# The Pudden checks in with pink feetz and blue poop



## Pudden (Dec 28, 2008)

The Pudden and her Mama haven't posted in a while because after Oma's visit our internet connection died and mama's office was being renovated and there wasn't any internet either and anyways we were too busy hiking and playing on the tundra all summer.

But now mama has to work again and is once more glued to the computer all day.

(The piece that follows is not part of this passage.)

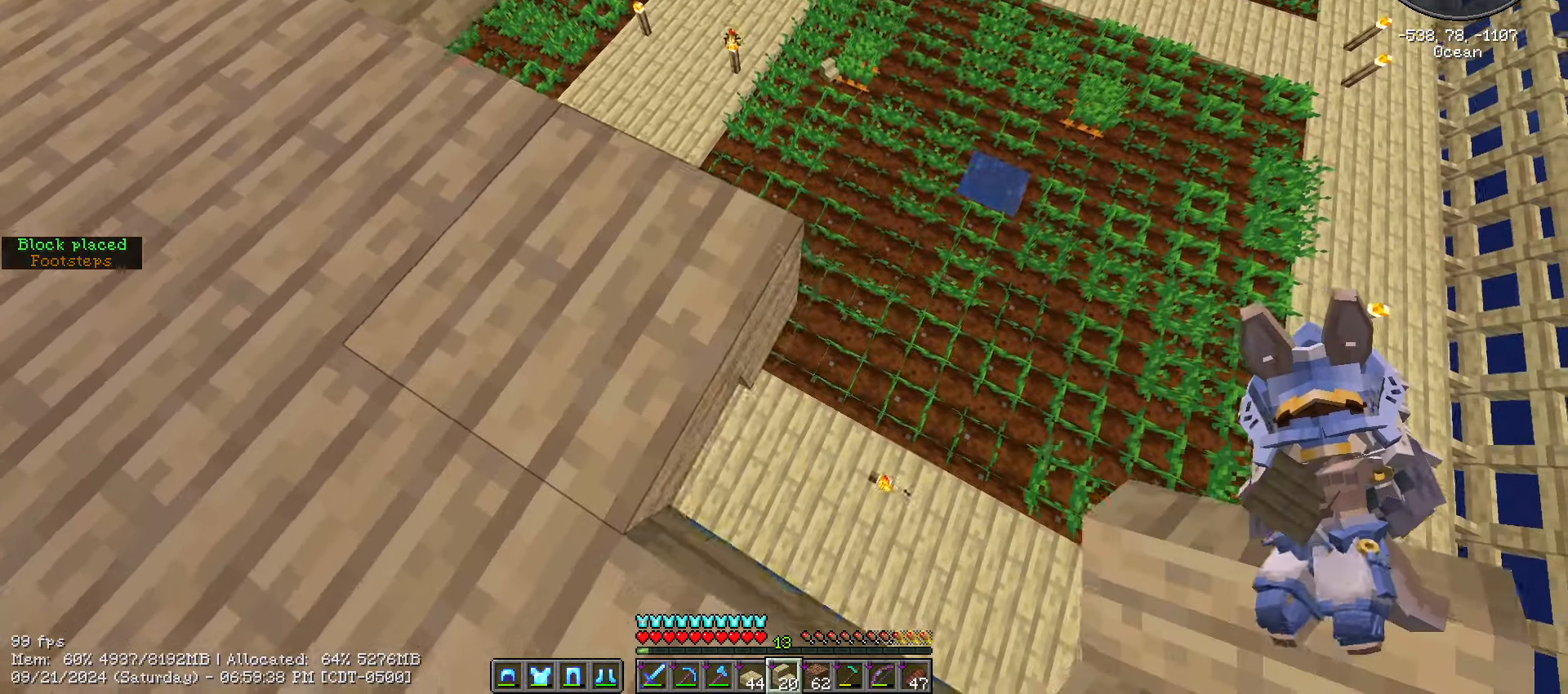
{"keys": ["d", "shift_l"], "mouse": [], "events": [[17, "mouse_right", "down"], [183, "mouse_right", "up"], [267, "s", "up"]]}
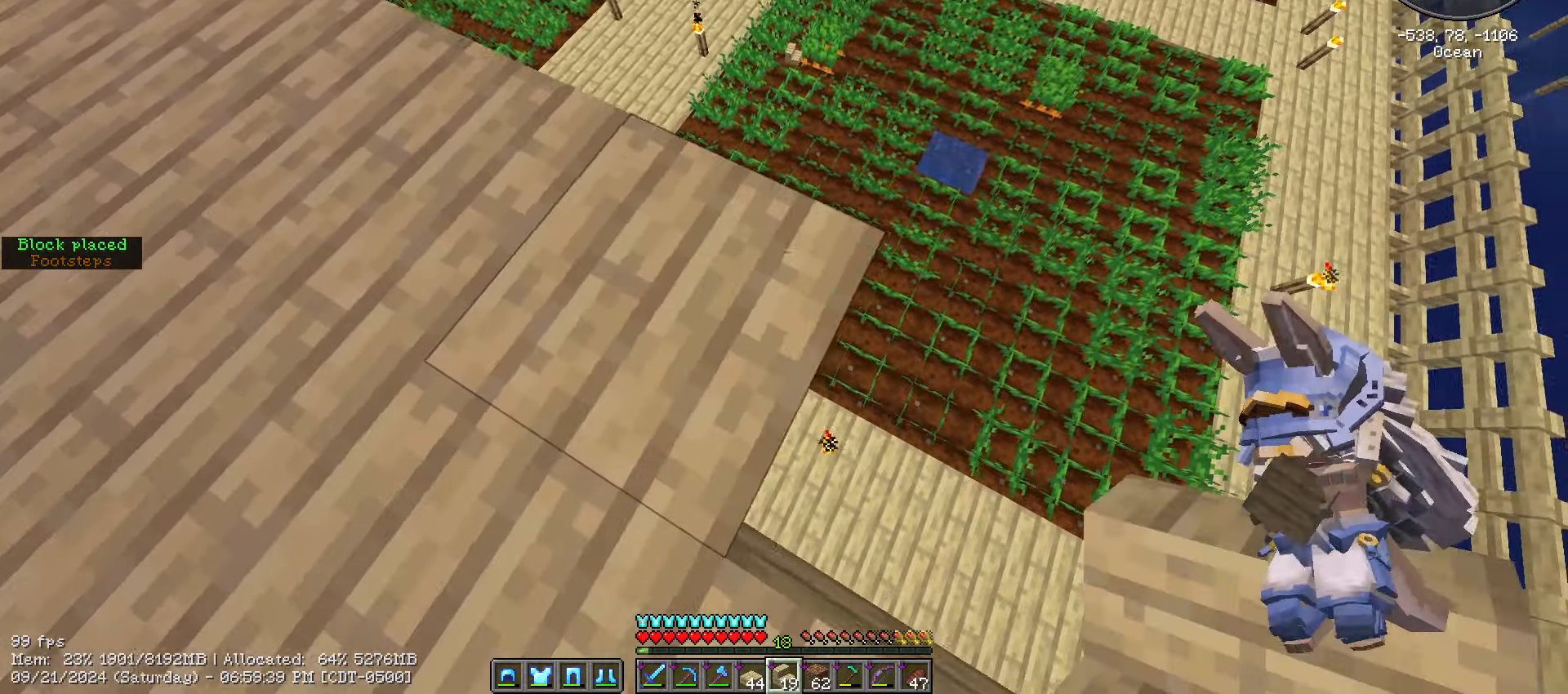
{"keys": ["d", "shift_l"], "mouse": [], "events": [[100, "s", "down"], [283, "mouse_right", "down"], [433, "mouse_right", "up"], [433, "s", "up"]]}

Here's some pics of our nice fall hike today. The berries are ripe and as you can see, the Pudden has probably broken the canine blueberry-picking world record.


----------



## Wendy427 (Apr 4, 2009)

LOL what great pics! Nice use of the color wheel and tape measure! :uhoh: :


----------



## sadiegold (Nov 3, 2010)

Huh, and I only used the color wheel and tape measure for quilting!


----------



## olik (Apr 13, 2008)

Oh,Pudden,as always you make me laugh so hard!!!!!Nice colorful poop!!!


----------



## mainegirl (May 2, 2005)

YAY THE PUDDEN IS BACK!!!!!!!!!!!!!!!!!!!!!:greenboun:greenboun:greenboun:greenboun:greenboun:greenboun:banana::banana::banana::banana::banana::banana:
Beth, moose and angel


----------



## Karen519 (Aug 21, 2006)

*Pudden*

Pudden

So glad you are BACK-YOU LOOK MARVELOUS!


----------



## mylissyk (Feb 25, 2007)

So glad to see you back! Love the pics, hope you will tell us about more adventures of the Pudden soon!


----------



## Joanne & Asia (Jul 23, 2007)

I was just thinking about the Pudden and where you guys had disappeared to. I am happy to see you back and looking forward to more Pudden updates and pics of her many adventures. That is impressive blue poop!


----------



## C's Mom (Dec 7, 2009)

Its so nice to see the Pudden again.


----------



## LibertyME (Jan 6, 2007)

someone is thoroughly antioxidized.
The colorwheel/tape/poo shot is priceless!


----------



## DaisyGolden (Jan 4, 2008)

I'm so happy to see the Pudden again. One of my fav goldens of all time. Keep having your great adventures with your momma pudden. I bet those berries were yummy.


----------



## cubbysan (Mar 13, 2007)

I always get a laugh hearing from Pudden.


----------



## goldenca (Jan 31, 2011)

Wow. It never ceases to amaze me the things I learn on this forum. Who knew there was such a thing as blue pooh. LOL. I love hearing stories about Pudden. Glad you are back.


----------



## bbuzz (Aug 8, 2010)

Oh so very cute pudden! Love the colour wheel and tape measure!!


----------



## Ranger (Nov 11, 2009)

Soooo happy to see the Pudden (and her mama) are back!! Looking good, Pudden!


----------



## janine (Aug 8, 2009)

Lovin the pink feetz...very girly!!! Good to see you both back...we want more stories and pictures!!! Love the Pudden!!


----------



## elly (Nov 21, 2010)

I've missed you! Welcome back! Great pooh!


----------



## Waggily Tail (Jan 11, 2009)

My blueberry pancakes will never taste the same. Pudden, happy you're back on the tundra and reminding us of what's really important.


----------



## magiclover (Apr 22, 2008)

Welcome back Pudden and momma. You were missed.


----------



## elly (Nov 21, 2010)

Wheres the Pudden and Momma?  Is everything okay with you guys? X


----------